§ **TRY IT**: Count the lines below containing "Rectum". Number only.
### SUPPLIED ENTRIES ###
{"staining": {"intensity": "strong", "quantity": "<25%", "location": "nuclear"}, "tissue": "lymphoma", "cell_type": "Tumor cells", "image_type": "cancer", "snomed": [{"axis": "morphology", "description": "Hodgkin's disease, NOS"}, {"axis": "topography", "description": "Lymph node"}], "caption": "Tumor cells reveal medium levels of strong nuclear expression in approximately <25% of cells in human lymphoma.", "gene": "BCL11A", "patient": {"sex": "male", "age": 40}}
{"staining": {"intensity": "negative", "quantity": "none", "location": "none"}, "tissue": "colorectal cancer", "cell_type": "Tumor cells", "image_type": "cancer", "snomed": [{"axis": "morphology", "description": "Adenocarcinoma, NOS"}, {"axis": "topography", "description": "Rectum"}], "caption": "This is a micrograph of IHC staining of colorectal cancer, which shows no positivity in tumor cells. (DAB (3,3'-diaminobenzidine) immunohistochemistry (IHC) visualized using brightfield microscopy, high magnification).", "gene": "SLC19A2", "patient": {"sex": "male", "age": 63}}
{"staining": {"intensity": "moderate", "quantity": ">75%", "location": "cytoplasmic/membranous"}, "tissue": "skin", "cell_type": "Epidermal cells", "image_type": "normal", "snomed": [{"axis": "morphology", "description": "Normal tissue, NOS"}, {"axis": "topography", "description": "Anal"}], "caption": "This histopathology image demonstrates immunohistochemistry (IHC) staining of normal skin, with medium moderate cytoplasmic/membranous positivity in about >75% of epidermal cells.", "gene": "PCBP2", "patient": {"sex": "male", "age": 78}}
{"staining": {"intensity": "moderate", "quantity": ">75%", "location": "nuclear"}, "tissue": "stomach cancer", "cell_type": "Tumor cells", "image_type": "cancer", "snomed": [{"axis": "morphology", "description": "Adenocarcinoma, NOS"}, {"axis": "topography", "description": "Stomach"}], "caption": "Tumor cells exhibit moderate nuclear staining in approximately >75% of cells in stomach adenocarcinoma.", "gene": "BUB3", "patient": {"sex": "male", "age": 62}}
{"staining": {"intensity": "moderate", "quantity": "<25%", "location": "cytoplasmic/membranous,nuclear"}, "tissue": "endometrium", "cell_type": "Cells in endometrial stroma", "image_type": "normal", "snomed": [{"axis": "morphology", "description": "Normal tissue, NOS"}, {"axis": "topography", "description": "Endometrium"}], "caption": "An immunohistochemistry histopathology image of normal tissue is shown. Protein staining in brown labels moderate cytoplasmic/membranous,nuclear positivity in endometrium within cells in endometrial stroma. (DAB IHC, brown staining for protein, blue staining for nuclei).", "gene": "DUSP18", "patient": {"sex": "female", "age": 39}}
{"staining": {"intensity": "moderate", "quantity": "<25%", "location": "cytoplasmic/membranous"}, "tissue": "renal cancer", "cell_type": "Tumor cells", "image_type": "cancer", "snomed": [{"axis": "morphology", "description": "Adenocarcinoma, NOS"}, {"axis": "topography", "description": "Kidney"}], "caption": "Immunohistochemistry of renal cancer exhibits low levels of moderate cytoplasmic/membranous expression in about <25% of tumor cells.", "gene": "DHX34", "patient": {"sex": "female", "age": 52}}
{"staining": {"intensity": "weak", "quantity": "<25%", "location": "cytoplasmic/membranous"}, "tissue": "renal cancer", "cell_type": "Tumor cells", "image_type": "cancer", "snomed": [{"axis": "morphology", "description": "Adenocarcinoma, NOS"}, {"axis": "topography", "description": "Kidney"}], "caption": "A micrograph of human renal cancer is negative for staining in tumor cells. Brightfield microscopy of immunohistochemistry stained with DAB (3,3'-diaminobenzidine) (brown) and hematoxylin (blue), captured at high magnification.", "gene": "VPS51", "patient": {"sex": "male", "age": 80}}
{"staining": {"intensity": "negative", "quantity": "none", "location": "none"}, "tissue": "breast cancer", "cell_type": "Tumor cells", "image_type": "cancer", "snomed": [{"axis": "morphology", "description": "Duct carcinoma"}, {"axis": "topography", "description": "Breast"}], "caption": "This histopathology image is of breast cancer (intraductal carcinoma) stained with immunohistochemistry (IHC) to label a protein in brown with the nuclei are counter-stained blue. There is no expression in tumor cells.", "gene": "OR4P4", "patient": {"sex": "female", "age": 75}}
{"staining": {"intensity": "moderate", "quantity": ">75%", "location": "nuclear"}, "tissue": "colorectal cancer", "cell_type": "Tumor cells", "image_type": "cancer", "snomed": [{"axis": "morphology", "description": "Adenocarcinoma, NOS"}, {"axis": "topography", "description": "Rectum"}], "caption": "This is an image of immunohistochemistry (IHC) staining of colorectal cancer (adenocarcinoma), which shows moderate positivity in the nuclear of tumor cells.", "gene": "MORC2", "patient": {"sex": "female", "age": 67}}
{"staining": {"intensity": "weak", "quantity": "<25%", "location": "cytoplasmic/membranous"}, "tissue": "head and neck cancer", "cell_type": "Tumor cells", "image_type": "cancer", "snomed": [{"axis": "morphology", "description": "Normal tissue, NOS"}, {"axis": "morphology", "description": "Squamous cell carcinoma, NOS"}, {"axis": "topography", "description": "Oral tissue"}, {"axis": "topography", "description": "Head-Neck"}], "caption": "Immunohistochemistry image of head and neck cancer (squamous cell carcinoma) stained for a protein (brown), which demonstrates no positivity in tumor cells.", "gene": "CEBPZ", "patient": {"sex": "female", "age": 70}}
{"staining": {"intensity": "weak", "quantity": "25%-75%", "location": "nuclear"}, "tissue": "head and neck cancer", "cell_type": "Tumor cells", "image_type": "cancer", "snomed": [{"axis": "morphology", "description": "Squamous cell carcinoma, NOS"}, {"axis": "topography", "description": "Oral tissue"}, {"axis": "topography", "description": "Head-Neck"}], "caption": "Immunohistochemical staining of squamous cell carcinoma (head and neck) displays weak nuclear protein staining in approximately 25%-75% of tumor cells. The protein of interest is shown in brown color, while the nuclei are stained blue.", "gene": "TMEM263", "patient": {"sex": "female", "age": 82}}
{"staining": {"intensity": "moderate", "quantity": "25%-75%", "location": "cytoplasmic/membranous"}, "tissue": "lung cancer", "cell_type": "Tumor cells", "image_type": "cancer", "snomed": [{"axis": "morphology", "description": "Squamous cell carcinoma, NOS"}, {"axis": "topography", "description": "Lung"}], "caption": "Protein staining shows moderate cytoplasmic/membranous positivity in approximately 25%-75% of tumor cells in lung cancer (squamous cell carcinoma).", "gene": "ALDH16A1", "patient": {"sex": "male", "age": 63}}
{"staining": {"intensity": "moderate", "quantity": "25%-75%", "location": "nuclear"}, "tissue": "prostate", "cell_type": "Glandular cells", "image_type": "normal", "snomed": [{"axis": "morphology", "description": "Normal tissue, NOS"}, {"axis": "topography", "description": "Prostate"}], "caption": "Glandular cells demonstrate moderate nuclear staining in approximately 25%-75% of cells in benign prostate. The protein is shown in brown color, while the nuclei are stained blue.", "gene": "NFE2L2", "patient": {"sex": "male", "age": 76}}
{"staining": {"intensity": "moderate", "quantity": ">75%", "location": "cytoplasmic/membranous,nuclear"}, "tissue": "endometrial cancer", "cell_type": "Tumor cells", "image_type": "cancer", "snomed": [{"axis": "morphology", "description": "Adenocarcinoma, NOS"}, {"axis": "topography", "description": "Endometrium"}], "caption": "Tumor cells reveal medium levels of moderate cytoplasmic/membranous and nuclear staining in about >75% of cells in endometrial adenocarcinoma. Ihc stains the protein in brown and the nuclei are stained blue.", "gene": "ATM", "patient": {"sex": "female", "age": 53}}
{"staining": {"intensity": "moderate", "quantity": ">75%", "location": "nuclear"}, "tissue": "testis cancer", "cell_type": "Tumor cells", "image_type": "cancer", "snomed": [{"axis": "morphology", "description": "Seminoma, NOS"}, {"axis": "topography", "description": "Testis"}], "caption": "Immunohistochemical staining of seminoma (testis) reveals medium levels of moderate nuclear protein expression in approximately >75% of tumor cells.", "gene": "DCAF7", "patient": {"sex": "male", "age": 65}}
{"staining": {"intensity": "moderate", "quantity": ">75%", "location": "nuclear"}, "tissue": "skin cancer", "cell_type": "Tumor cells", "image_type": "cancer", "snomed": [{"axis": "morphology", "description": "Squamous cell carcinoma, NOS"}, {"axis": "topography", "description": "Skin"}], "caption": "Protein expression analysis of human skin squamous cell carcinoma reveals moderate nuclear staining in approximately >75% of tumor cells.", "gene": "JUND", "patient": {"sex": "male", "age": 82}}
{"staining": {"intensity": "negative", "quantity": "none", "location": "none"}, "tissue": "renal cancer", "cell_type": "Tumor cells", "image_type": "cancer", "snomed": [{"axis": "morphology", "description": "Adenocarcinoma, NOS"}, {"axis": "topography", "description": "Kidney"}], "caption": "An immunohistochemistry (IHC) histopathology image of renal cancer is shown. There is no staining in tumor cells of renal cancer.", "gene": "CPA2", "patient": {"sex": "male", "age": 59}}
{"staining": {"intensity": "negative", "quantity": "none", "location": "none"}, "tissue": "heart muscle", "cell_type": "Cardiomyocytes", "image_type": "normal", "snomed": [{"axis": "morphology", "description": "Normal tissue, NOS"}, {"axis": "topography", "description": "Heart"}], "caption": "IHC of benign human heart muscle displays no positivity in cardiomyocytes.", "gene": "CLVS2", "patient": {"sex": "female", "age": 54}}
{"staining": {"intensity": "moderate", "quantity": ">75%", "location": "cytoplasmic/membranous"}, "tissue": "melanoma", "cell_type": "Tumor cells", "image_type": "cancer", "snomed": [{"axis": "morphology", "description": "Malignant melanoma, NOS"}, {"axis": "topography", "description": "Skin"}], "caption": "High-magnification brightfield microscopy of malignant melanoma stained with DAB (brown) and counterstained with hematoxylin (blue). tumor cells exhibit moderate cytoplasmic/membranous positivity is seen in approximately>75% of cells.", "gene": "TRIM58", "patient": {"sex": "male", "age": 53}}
###
§ **OUTPUT FOR THIS TASK**: 2